Three Steps Forward and Two Back?
It is difficult to keep up with the hundreds of wines that are being produced in Spain. And while a vast number are very good, there are a few unfortunate characteristics common in many emerging Spanish wines. Often their color is so dark that you can’t see the bottom of the glass, they have the smell and taste of overripe fruit, have too much alcohol and are brutally lashed with new French oak.
In my darker moments after a full day of tasting too many of these oak-whipped wines, I sometimes feel that my tongue has been trampled by the late shift at a sawmill. I wake up in a sweat, sure that one day new oak will be discovered to be a carcinogen, which would be curtains for any journeyman wine taster of this epoch.
I also get wary when I hear the claim so common with regard to Spanish wines (and others) that a special wine is exclusively from old vines. Old-vine grapes often produce superconcentrated wines that are overly rich and too much of a good thing to my palate—I have never been of the school that more is better. And I wonder, if those grapes are that good, why are they being taken out of the winery’s main blend?
Likewise, another pet peeve is the claim, also in vogue in Spain, that a wine should be unfined and unfiltered, as if those features alone guarantee wine quality. Pardon me, but I like the idea that the makers of classic Spanish wines fine their wines with fresh egg whites (as Muga, CUNE, López de Heredia, and others still do). I don’t think consumers should be straining dead lees (amply stirred by battonage these days), grape skins and other bits of debris through their teeth just so some winemaker can avoid proper racking and light filtering, if even needed after proper racking. And I am not convinced that many unfiltered wines are even stable. However, winery owners should erect a statue to whoever came up with this brilliant bit about not filtering wines. It actually allows some wineries to sell the sediment in the bottoms of their vats and barrels, thus augmenting their revenues without having to increase the amount of actual liquid they produce. But none of these trends are uniquely Spanish. To many wine lovers, it is the curse of modern wines, a curse that many of us are praying will pass.
—G.D.In the past five years in Rioja alone, scores of new wineries and new expensive modern international-style alta expresión wines have surfaced—partly in answer to a profusion of domestic challenges from international-style wines that have become media stars and partly to compete with the new generation of French “garage” wines, the boutique wine stars of California and Italy’s super Tuscans.
Back in the 1980s, when I first began visiting the Ribera del Duero, I would regularly visit several wineries—Vega Sicilia, Pesquera, Valduero, Pérez Pascuas, Balbás and Torremilanos.
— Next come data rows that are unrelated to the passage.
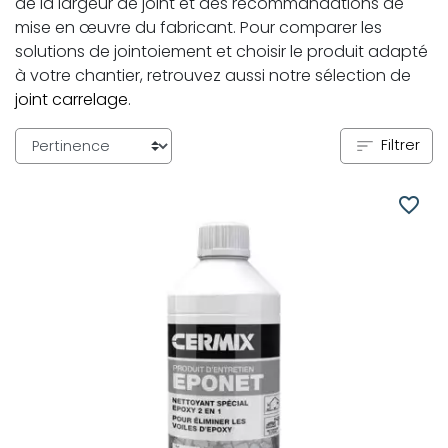
de la largeur de joint et des recommandations de
mise en œuvre du fabricant. Pour comparer les
solutions de jointoiement et choisir le produit adapté
à votre chantier, retrouvez aussi notre sélection de
joint carrelage
.
Filtrer
favorite_border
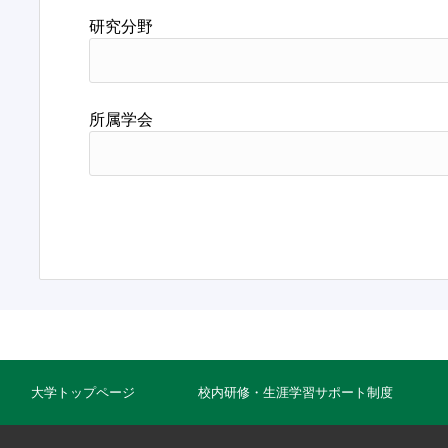
研究分野
所属学会
大学トップページ
校内研修・生涯学習サポート制度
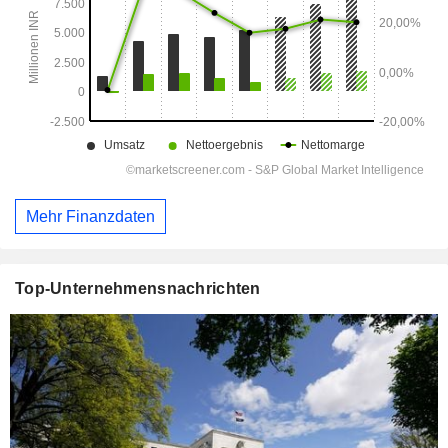
Mehr Finanzdaten
Top-Unternehmensnachrichten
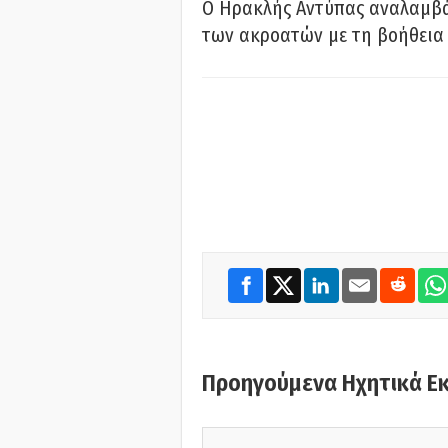
Ο Ηρακλής Αντύπας αναλαμβά
των ακροατών με τη βοήθεια 
Προηγούμενα Ηχητικά Ε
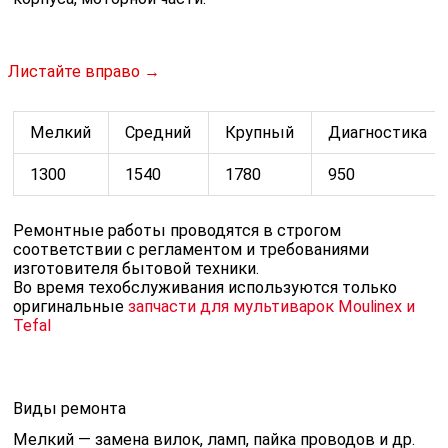
Листайте вправо →
Мелкий
Средний
Крупный
Диагностика
1300
1540
1780
950
Ремонтные работы проводятся в строгом
соответствии с регламентом и требованиями
изготовителя бытовой техники.
Во время техобслуживания используются только
оригинальные
запчасти для мультиварок Moulinex и
Tefal
Виды ремонта
Мелкий — замена вилок, ламп, пайка проводов и др.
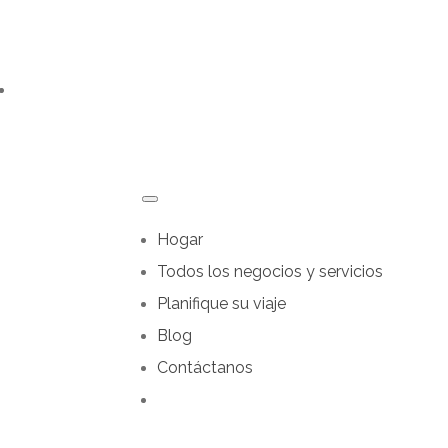
Hogar
Todos los negocios y servicios
Planifique su viaje
Blog
Contáctanos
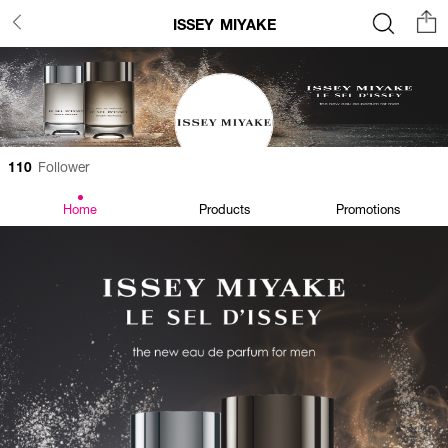
ISSEY MIYAKE
110
Follower
Home
Products
Promotions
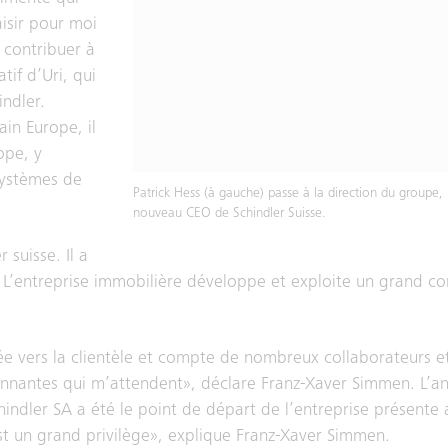
aisir pour moi
 contribuer à
tif d’Uri, qui
ndler.
in Europe, il
ope, y
systèmes de
Patrick Hess (à gauche) passe à la direction du groupe,
nouveau CEO de Schindler Suisse.
suisse. Il a
L’entreprise immobilière développe et exploite un grand co
tée vers la clientèle et compte de nombreux collaborateurs et
onnantes qui m’attendent», déclare Franz-Xaver Simmen. L’a
hindler SA a été le point de départ de l’entreprise présente
est un grand privilège», explique Franz-Xaver Simmen.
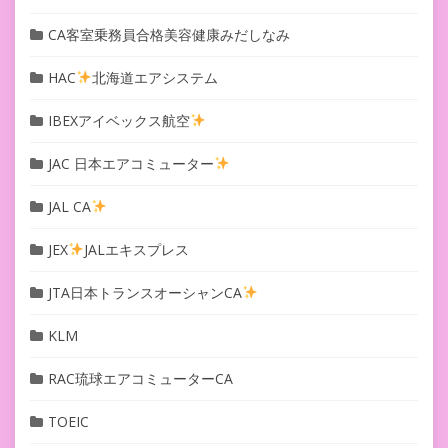
CA客室乗務員合格美容健康みだしなみ
HAC
北海道エアシステム
IBEXアイベックス航空
JAC 日本エアコミューター
JAL CA
JEX
JALエキスプレス
JTA日本トランスオーシャンCA
KLM
RAC琉球エアコミューターCA
TOEIC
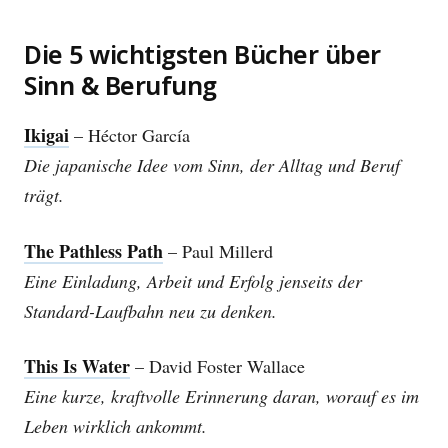
Die 5 wichtigsten Bücher über
Sinn & Berufung
Ikigai
– Héctor García
Die japanische Idee vom Sinn, der Alltag und Beruf
trägt.
The Pathless Path
– Paul Millerd
Eine Einladung, Arbeit und Erfolg jenseits der
Standard-Laufbahn neu zu denken.
This Is Water
– David Foster Wallace
Eine kurze, kraftvolle Erinnerung daran, worauf es im
Leben wirklich ankommt.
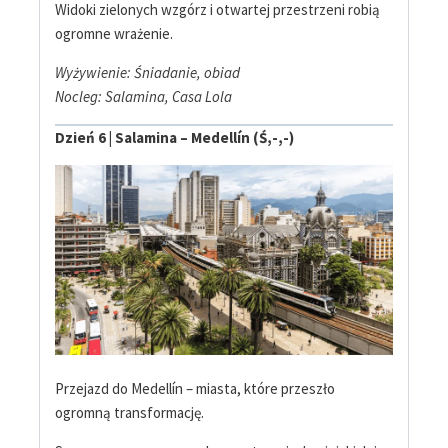
Widoki zielonych wzgórz i otwartej przestrzeni robią
ogromne wrażenie.
Wyżywienie: Śniadanie, obiad
Nocleg: Salamina, Casa Lola
Dzień 6 | Salamina – Medellín (Ś,-,-)
Przejazd do Medellín – miasta, które przeszło
ogromną transformację.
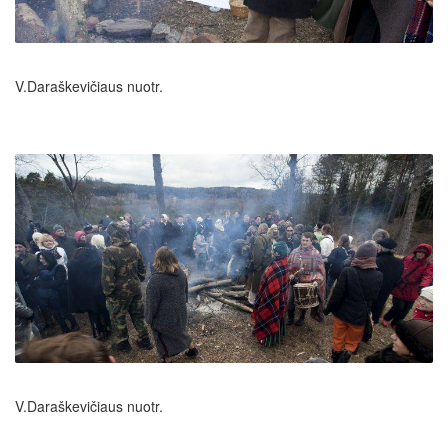
V.Daraškevičiaus nuotr.
V.Daraškevičiaus nuotr.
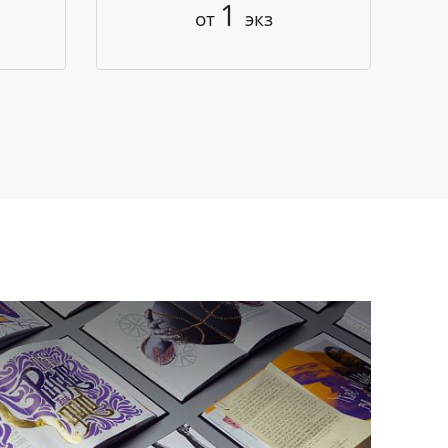
1
от
экз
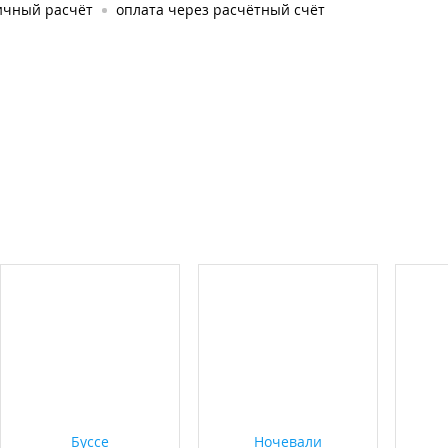
ичный расчёт
оплата через расчётный счёт
Буссе
Ночевали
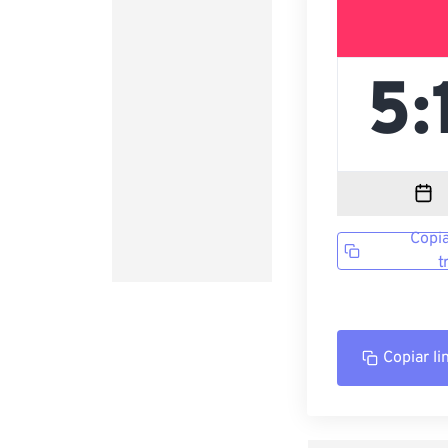
Copia
t
Copiar li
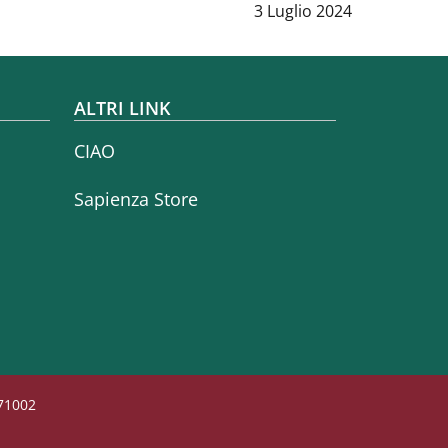
Data notizia
:
3 Luglio 2024
ALTRI LINK
CIAO
Sapienza Store
771002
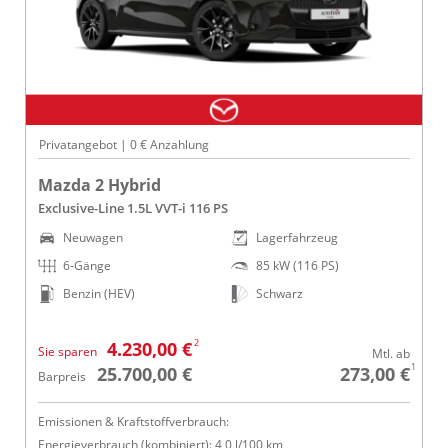
Privatangebot | 0 € Anzahlung
Mazda 2 Hybrid
Exclusive-Line 1.5L VVT-i 116 PS
Neuwagen
Lagerfahrzeug
6-Gänge
85 kW (116 PS)
Benzin (HEV)
Schwarz
2
4.230,00 €
Sie sparen
Mtl. ab
1
25.700,00 €
273,00 €
Barpreis
Emissionen & Kraftstoffverbrauch:
Energieverbrauch (kombiniert): 4,0 l/100 km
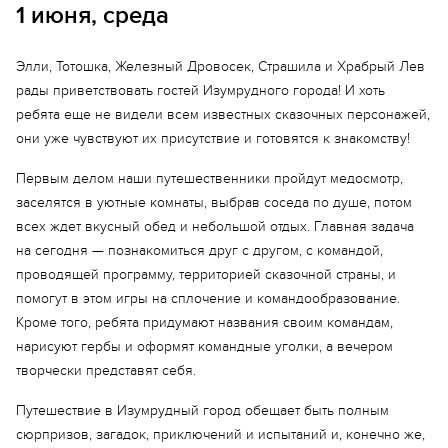
1 июня, среда
Элли, Тотошка, Железный Дровосек, Страшила и Храбрый Лев
рады приветствовать гостей Изумрудного города! И хоть
ребята еще не видели всем известных сказочных персонажей,
они уже чувствуют их присутствие и готовятся к знакомству!
Еще 10 фото
Первым делом наши путешественники пройдут медосмотр,
заселятся в уютные комнаты, выбрав соседа по душе, потом
всех ждет вкусный обед и небольшой отдых. Главная задача
на сегодня — познакомиться друг с другом, с командой,
проводящей программу, территорией сказочной страны, и
помогут в этом игры на сплочение и командообразование.
Кроме того, ребята придумают названия своим командам,
нарисуют гербы и оформят командные уголки, а вечером
творчески представят себя.
Путешествие в Изумрудный город обещает быть полным
сюрпризов, загадок, приключений и испытаний и, конечно же,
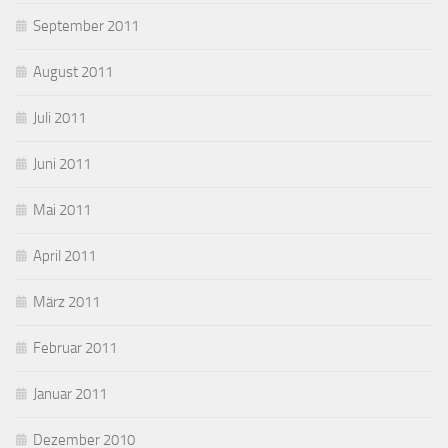
September 2011
August 2011
Juli 2011
Juni 2011
Mai 2011
April 2011
März 2011
Februar 2011
Januar 2011
Dezember 2010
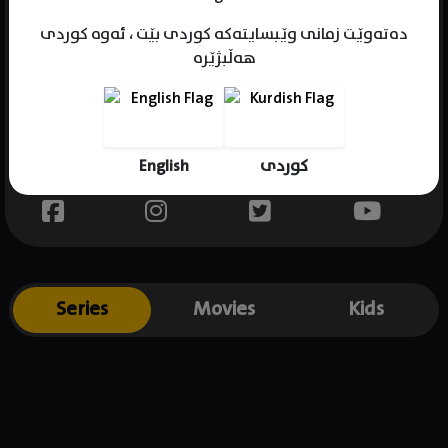
دەتەوێت زمانی وێبسایتەکە کوردی بێت ، ئەوە کوردی
هەڵبژێرە
Name : Eda Ece
Gender : female
Born : 1990-06-20
English
کوردی
Place of birth : Turkey
Series
Movies
Kids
Now there are 140 registered wineries in the region with more on the way. It would take more than a month of nonstop work to visit them all. In Rioja, after a three-day marathon tasting called Los Grandes de La Rioja where I felt I was catching up, I still fell short. I needed at least another week just to visit the rest of the worthwhile wineries. Not to mention all of the new wines emerging from the vast wine lake of Mediterranean Spain—Alicante, Valencia, Utiel-Requena, Jumilla, Murcia, Tarragona—and the even more expansive wine region that is La Mancha and its related denominaciones de origen.
As a 30-year observer of the Spanish wine scene, nothing that the talented, industrious wine people of this vibrant country accomplish surprises me anymore. With more acreage under vine than any wine-producing country in the world, many special microclimates, some splendid terroir-driven sites that are rapidly coming to the forefront, great grapes and more accomplished winemakers, there’s no question of a remarkable future ahead for Spanish wines—and limitless enjoyment to be reached in drinking them.